Safety training is an integral part of a number of different jobs in a variety of fields like healthcare, the oil and gas industry and forestry, to name a few. Safety training is also a paramount concern in the mining industry, where one wrong move can cost the lives of dozens of miners and those working above ground, or cause a disastrous natural gas leak or explosion.
Mining is one of the oldest professions on earth and dates back to some of the earliest civilizations, like the Egyptian and Mayan empires, and yet the resource industry still does not have global safety standards.
We’ve all seen just how dangerous underground mining can be. In 2010, Chile made worldwide headlines when 33 miners were trapped underground for 69 days. The men were freed after their two month long ordeal, but many others have not been so lucky.
One of the most dangerous places for mining is the African nation of Congo. Nearly two million people in that region depend on small-scale, artisanal mining to provide daily necessities for themselves and their families. During the last five years, over 150 occupational health and safety incidents have been reported to the Congo’s only internationally recognized accountability agency.
In 2014, a leading international development organization and a global mobile technology company partnered to improve health and safety throughout Congolese mines. “We are actively working on the ground to make a difference, training artisanal miners and building a safety culture among workers, site owners and financiers,” wrote Mark Viso of Devex.
The merger of the tech sector and the mining industry is helping to foster revolutionary changes across the mining sector. Mobile technologies can relay immediate safety updates and concerns, and there’s little doubt that mobile technology will continue to increase the level of safety in the resource industry.
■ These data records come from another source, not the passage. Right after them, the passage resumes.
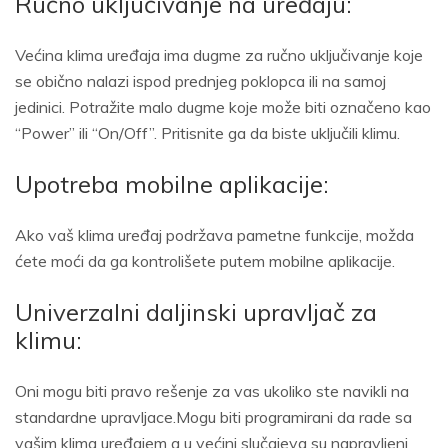
Ručno uključivanje na uređaju:
Većina klima uređaja ima dugme za ručno uključivanje koje
se obično nalazi ispod prednjeg poklopca ili na samoj
jedinici. Potražite malo dugme koje može biti označeno kao
“Power” ili “On/Off”. Pritisnite ga da biste uključili klimu.
Upotreba mobilne aplikacije:
Ako vaš klima uređaj podržava pametne funkcije, možda
ćete moći da ga kontrolišete putem mobilne aplikacije.
Univerzalni daljinski upravljač za
klimu:
Oni mogu biti pravo rešenje za vas ukoliko ste navikli na
standardne upravljace.Mogu biti programirani da rade sa
vašim klima uređajem a u većini slučajeva su napravljeni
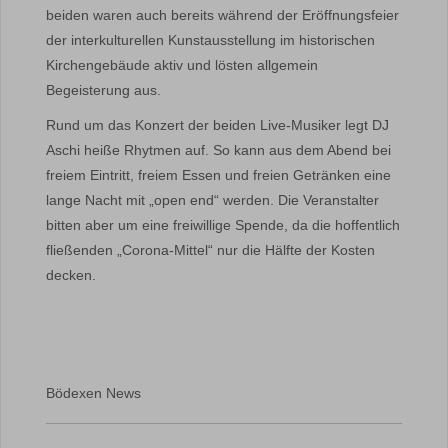
beiden waren auch bereits während der Eröffnungsfeier
der interkulturellen Kunstausstellung im historischen
Kirchengebäude aktiv und lösten allgemein
Begeisterung aus.
Rund um das Konzert der beiden Live-Musiker legt DJ
Aschi heiße Rhytmen auf. So kann aus dem Abend bei
freiem Eintritt, freiem Essen und freien Getränken eine
lange Nacht mit „open end“ werden. Die Veranstalter
bitten aber um eine freiwillige Spende, da die hoffentlich
fließenden „Corona-Mittel“ nur die Hälfte der Kosten
decken.
Bödexen News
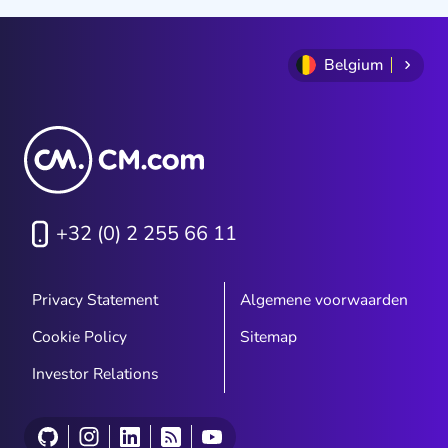
Belgium
+32 (0) 2 255 66 11
Privacy Statement
Algemene voorwaarden
Cookie Policy
Sitemap
Investor Relations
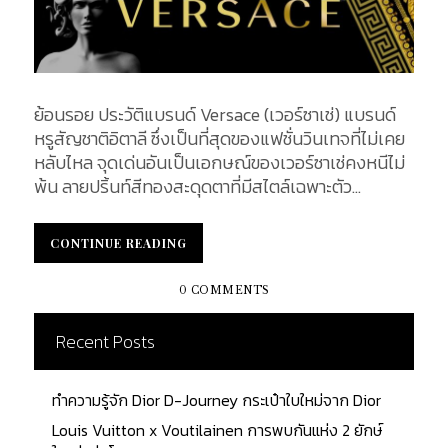
ย้อนรอย ประวัติ​แบรนด์​ Versace (เวอร์ซาเช่) แบรนด์
หรูสัญชาติอิตาลี ซึ่งเป็นที่สุดของแฟชั่นวินเทจที่ไม่เคย
หลับไหล จุดเด่นอันเป็นเอกษณ์ของเวอร์ซาเช่คงหนีไม่
พ้น ลายปริ้นท์สีทองสะดุดตาที่มีสไตล์เฉพาะตัว
Versace มี DNA แบรนด์ ที่ชัดเจน ซึ่งเมื่อเห็นแล้ว ทำให้
ใครหลายๆ คนต่างจินตนาการได้ถึงความฟู่ฟ่า หรูหรา
CONTINUE READING
CONTINUE READING
ราคาแพง จนได้รับฉายา "ราชวงศ์แห่งวงการแฟชั่น"...
0 COMMENTS
Recent Posts
ทำความรู้จัก Dior D-Journey กระเป๋าใบใหม่จาก Dior
Louis Vuitton x Voutilainen การพบกันแห่ง 2 ยักษ์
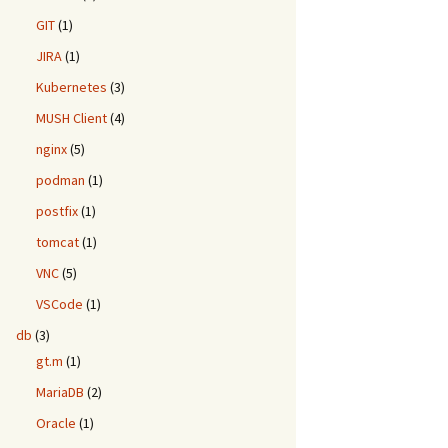
GIT
(1)
JIRA
(1)
Kubernetes
(3)
MUSH Client
(4)
nginx
(5)
podman
(1)
postfix
(1)
tomcat
(1)
VNC
(5)
VSCode
(1)
db
(3)
gt.m
(1)
MariaDB
(2)
Oracle
(1)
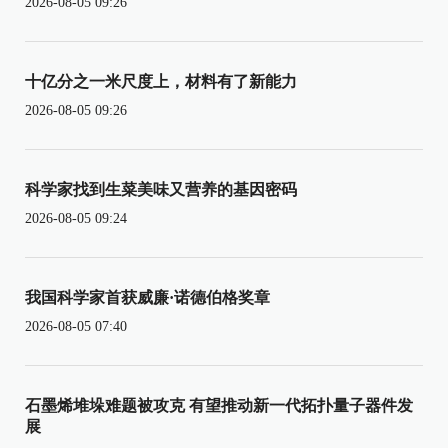
2026-08-05 09:26
十亿分之一米尺度上，材料有了新能力
2026-08-05 09:26
科学家找到生菜美味又营养的基因密码
2026-08-05 09:24
我国科学家首获威廉·诺德伯格奖章
2026-08-05 07:40
石墨烯堆垛难题被攻克 有望推动新一代拓扑量子器件发
展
In 2011, Caterpillar introduced new software called Intelligent Mine Management to help manage the safety of mines. “Each of the capability sets has its own functionality and feature set, but they are designed to be flexible and scalable,” Said Caterpillar’s commercial manager Annette Slyman. “Each mine can define its own needs, and add capability sets as required.”
Lisa Overholt, a Toronto-based business professional with more than a decade of experience in instructional design and training, believes the merger of the tech and mining sectors is positive news when it comes to health and safety training. “Not only do these technologies enhance the safety of the environment inside the mine,” Lisa Overholt comments. “[These technologies] also offer an interactive tool that provides exact and regularly updated locations of dangerous or problematic areas [within the mine site].”
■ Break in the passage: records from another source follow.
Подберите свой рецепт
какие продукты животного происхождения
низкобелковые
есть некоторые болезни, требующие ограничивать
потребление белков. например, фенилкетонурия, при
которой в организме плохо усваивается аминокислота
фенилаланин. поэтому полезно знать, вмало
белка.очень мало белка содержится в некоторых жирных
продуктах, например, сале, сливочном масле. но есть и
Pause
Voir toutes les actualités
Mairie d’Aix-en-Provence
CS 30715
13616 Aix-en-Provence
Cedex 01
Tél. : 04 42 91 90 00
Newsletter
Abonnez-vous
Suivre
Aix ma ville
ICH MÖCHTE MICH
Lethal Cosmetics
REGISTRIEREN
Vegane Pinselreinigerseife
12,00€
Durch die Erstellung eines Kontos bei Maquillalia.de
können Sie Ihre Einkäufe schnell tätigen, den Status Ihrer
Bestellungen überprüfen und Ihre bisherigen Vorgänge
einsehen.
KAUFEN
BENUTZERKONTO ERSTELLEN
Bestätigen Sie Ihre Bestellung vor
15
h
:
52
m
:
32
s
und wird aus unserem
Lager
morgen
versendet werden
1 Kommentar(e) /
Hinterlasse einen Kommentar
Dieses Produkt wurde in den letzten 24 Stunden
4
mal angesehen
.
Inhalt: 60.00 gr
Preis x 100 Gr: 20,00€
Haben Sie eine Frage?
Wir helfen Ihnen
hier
While technological advances are always exciting, Lisa Overholt also adds a caveat to her enthusiasm. She points out that technology will not replace instructor-led training initiatives, especially when it comes to implementing effective mine safety standards. “These new technologies are meant to compliment rigorous training, not replace it,” she adds.
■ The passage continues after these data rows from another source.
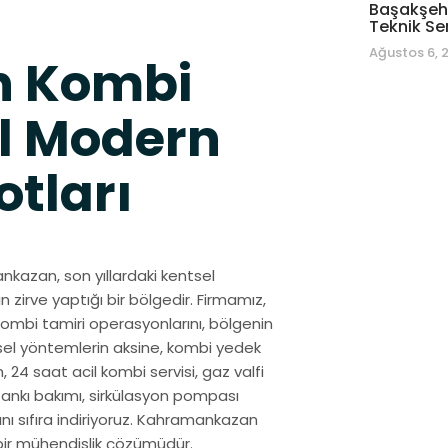
Başakşehi
Teknik Se
Ağustos 6, 
 Kombi
el Modern
otları
ankazan, son yıllardaki kentsel
zirve yaptığı bir bölgedir. Firmamız,
mbi tamiri operasyonlarını, bölgenin
sel yöntemlerin aksine, kombi yedek
m, 24 saat acil kombi servisi, gaz valfi
 tankı bakımı, sirkülasyon pompası
yını sıfıra indiriyoruz. Kahramankazan
bir mühendislik çözümüdür.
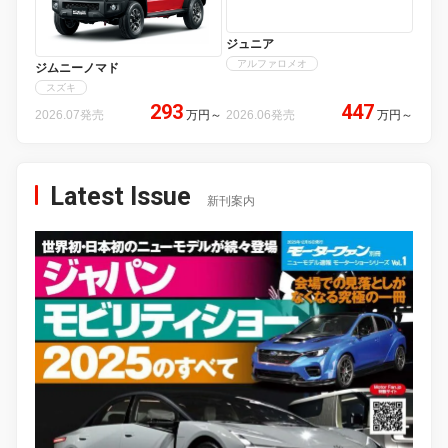
ジュニア
アルファロメオ
ジムニーノマド
スズキ
293
447
2026.07発売
万円
～
2026.06発売
万円
～
Latest Issue
新刊案内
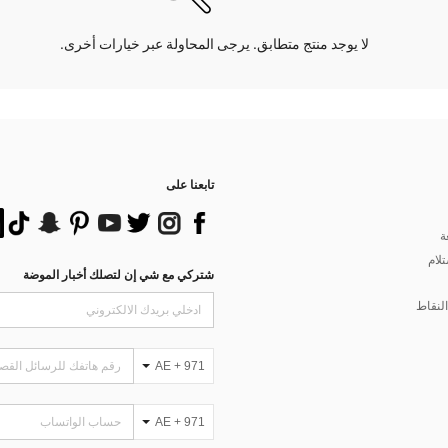
لا يوجد منتج متطابق. يرجى المحاولة عبر خيارات أخرى.
تابعنا على
ة
تلام
شتركي مع شي إن لتصلك أخبار الموضة
لنقاط
AE + 971
AE + 971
Health and safety training is not only a preventative measure — it’s also an educational opportunity. “Informing new miners on work related injuries, how to report accidents and how to monitor their own health inside and outside of the mine is also key,” Overholt adds.
Technology aids the exploration, feasibility and production stages of mines, and yes, technology can also make mining a safer industry. But, as executive Lisa Overholt points out, nothing compares to a traditional health and safety training program.